* _Task requirements_
In the records below, pick out all lines containing the word "drum".

Start of Records for the task

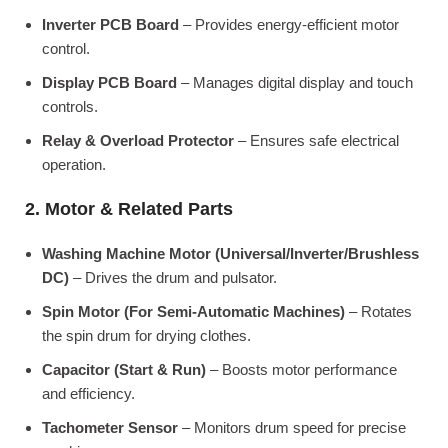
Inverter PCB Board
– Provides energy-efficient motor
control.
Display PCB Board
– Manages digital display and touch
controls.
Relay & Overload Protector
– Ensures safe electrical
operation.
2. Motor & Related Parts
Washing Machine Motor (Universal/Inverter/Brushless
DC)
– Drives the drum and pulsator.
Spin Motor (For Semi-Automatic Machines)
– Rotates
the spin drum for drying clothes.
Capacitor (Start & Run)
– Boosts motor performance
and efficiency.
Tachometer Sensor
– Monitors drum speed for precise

End of Records for the task
Start of Records for the task

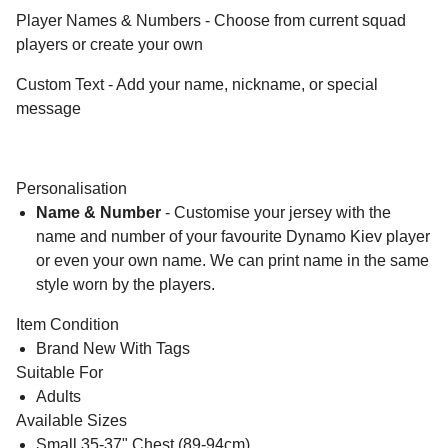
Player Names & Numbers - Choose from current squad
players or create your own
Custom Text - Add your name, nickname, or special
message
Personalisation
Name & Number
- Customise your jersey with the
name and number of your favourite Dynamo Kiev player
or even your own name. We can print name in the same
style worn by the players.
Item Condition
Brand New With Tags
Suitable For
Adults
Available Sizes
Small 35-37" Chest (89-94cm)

End of Records for the task

* _Exercise solution_
– Drives the drum and pulsator.
the spin drum for drying clothes.
– Monitors drum speed for precise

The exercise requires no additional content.